━━ Data provided ━━
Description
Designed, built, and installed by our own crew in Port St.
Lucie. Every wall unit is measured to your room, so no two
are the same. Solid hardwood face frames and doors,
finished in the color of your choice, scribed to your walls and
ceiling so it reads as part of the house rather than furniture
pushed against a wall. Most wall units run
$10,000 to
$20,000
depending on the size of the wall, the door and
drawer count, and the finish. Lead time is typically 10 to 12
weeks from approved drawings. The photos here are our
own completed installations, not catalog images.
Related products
━━━
━━ Data provided ━━
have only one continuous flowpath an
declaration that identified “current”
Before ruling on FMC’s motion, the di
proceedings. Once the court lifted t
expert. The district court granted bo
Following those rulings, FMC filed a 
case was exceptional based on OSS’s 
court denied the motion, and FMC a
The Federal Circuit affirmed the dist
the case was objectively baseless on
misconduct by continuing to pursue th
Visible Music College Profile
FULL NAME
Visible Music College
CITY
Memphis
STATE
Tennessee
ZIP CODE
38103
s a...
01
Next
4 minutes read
━━━
━━ Data provided ━━
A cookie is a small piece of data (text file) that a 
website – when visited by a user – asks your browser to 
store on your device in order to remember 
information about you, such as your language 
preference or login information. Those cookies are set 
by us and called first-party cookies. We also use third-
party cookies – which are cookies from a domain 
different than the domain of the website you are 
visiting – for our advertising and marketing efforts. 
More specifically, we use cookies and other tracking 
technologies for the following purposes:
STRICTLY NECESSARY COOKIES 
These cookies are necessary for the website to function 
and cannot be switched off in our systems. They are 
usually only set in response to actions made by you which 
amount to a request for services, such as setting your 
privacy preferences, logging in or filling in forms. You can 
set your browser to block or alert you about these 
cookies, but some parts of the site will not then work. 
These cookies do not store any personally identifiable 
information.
━━━
Action item:
There is a line with "proceedings. Once the court lifted t" and a line with "4 minutes read" above. Copy exactly those two lines and all lines between them, with nothing else.

Exercise answer:
proceedings. Once the court lifted t
expert. The district court granted bo
Following those rulings, FMC filed a 
case was exceptional based on OSS’s 
court denied the motion, and FMC a
The Federal Circuit affirmed the dist
the case was objectively baseless on
misconduct by continuing to pursue th
Visible Music College Profile
FULL NAME
Visible Music College
CITY
Memphis
STATE
Tennessee
ZIP CODE
38103
s a...
01
Next
4 minutes read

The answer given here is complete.